Written task a: Count how many lines in the entries contain the string "Nelson", matching case exactly. Reply with the number only.

Text passage:
Global Climate Intelligence Group: 'There is no climate emergency' [pdf] - vixen99
https://clintel.nl/wp-content/uploads/2019/09/European-Climate-Declaration.pdf
======
eesmith
[https://wattsupwiththat.com/2019/09/28/global-climate-
intell...](https://wattsupwiththat.com/2019/09/28/global-climate-intelligence-
group-founded/) (which is a site that denies that there is a climate
emergency) describes this as a brand new group, and "the brainchild of
Professor Guus Berkhout".

[https://en.wikipedia.org/wiki/Guus_Berkhout#Climate_change_d...](https://en.wikipedia.org/wiki/Guus_Berkhout#Climate_change_denial_activities)
further describes it as:

> Berkhout founded the Netherlands-based climate change denial organization
> Climate Intelligence Foundation (CLINTEL). Mid 2019 plans of CLINTEL and
> Berkhout were leaked showing that they were organizing a campaign against
> political commitments to net zero carbon emissions being made to law.
> According to The Independent these campaign feature "hundreds of climate
> change deniers including academics, politicians and lobbyists". Signatories
> come from several denial organizations such as Koch-founded Cato Institute
> and Heartland Institute, which are also part of the Atlas Network, Institute
> of Economic Affairs, Adam Smith Institute and TaxPayers' Alliance as well as
> members from oil- and gas companies. The letter, which was confirmed by
> Berkhout, claims that current changes in the climate are “expected from the
> cyclic behaviour of the climate system” and that there is “no proof” that
> carbon dioxide is a major driver of global warming.[8] According to Desmog
> the "international organising group" behind the campaign "includes some
> well-known figures from the climate misinformation world" such as Richard
> Lindzen, Vic Forbes, Fritz Vahrenholt, Jeffrey Foss, Jim O'Brien and Terence
> Dunleavy.

------
voyager2
As more of the actual science comes out, the politicization of the IPCC
becomes more evident.

------
ToolsDevler
404... Has it been deleted?

Written task b: Copy everything in the climate thread from "further describes it" down to "made to law.", keeping every word and mark unchanged.

Data for this exercise:
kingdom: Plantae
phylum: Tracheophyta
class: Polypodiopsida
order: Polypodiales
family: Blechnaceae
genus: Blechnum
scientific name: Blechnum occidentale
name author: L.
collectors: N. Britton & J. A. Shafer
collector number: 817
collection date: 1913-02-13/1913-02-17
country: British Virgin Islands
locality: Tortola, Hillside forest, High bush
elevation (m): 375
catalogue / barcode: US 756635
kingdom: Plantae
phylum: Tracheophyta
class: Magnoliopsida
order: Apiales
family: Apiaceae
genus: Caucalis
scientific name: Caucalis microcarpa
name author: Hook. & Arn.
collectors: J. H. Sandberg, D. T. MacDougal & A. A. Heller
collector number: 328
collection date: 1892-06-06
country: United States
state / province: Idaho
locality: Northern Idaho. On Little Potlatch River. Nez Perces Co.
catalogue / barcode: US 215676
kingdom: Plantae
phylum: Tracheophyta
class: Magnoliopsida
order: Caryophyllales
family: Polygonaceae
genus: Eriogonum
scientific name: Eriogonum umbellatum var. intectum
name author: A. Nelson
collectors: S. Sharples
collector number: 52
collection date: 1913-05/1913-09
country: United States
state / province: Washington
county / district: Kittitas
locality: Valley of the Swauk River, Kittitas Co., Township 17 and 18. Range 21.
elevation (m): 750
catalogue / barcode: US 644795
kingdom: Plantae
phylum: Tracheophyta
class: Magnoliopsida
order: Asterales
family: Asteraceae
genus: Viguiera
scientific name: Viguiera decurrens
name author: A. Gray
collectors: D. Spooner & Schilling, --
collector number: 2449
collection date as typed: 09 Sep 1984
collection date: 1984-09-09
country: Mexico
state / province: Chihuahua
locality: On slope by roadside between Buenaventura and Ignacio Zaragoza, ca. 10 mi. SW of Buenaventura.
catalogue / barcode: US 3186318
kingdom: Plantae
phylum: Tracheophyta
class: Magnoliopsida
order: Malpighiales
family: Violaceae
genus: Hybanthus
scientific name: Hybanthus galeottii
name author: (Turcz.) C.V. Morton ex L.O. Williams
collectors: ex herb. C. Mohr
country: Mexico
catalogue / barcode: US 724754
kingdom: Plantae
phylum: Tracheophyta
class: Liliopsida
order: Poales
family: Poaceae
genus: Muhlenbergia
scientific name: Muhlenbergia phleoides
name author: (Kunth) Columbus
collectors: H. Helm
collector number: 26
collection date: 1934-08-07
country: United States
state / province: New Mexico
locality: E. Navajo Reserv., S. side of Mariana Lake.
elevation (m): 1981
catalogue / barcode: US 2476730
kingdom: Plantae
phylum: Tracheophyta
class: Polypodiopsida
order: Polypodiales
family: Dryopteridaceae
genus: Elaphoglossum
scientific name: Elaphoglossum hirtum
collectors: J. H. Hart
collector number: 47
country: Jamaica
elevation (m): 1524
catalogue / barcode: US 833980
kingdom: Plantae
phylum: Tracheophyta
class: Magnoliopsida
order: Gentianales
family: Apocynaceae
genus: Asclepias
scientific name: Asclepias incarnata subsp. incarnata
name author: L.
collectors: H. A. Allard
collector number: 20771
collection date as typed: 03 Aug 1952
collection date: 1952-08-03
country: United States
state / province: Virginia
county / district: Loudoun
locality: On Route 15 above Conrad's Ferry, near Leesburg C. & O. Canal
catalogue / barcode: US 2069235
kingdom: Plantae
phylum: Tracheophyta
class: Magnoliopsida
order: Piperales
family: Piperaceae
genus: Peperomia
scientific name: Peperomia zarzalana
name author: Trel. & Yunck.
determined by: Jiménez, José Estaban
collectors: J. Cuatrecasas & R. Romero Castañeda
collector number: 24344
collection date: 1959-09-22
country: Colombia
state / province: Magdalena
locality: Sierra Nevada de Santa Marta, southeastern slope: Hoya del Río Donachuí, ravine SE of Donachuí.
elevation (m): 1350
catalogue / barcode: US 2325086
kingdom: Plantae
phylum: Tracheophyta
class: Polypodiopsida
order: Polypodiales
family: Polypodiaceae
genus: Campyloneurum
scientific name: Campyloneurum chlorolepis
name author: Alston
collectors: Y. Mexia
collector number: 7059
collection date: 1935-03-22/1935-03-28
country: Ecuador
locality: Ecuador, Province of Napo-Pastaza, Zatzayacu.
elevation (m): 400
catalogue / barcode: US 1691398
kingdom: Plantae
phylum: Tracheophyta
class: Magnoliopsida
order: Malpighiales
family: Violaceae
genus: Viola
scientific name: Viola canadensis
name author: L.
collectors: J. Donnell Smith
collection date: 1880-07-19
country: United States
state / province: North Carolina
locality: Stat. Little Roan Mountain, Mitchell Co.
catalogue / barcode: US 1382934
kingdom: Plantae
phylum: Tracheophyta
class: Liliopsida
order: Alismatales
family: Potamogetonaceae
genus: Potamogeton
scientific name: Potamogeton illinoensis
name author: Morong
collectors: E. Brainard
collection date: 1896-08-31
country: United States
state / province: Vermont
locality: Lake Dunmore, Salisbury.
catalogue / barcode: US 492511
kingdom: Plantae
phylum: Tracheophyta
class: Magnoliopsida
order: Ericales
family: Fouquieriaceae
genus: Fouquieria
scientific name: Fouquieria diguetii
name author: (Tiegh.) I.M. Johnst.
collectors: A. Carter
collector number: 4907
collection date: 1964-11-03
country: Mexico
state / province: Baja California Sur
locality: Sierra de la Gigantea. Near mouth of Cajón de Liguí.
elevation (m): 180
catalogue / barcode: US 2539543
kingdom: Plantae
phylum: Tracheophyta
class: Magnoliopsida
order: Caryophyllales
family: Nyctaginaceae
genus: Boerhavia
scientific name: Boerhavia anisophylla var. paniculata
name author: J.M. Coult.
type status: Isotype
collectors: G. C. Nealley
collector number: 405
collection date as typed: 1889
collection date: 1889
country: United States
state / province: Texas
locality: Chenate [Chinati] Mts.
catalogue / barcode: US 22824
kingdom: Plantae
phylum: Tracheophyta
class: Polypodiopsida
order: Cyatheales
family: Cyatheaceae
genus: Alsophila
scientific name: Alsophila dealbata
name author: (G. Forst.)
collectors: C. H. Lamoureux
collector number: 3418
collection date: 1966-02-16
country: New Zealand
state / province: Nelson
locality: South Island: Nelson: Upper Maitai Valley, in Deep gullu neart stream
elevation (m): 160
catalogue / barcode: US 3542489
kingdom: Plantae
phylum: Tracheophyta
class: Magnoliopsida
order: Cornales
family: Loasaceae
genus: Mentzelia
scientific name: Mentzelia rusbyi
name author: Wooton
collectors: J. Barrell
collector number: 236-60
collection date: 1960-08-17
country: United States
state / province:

Right answer a: 3

Right answer b:
further describes it as:

> Berkhout founded the Netherlands-based climate change denial organization
> Climate Intelligence Foundation (CLINTEL). Mid 2019 plans of CLINTEL and
> Berkhout were leaked showing that they were organizing a campaign against
> political commitments to net zero carbon emissions being made to law.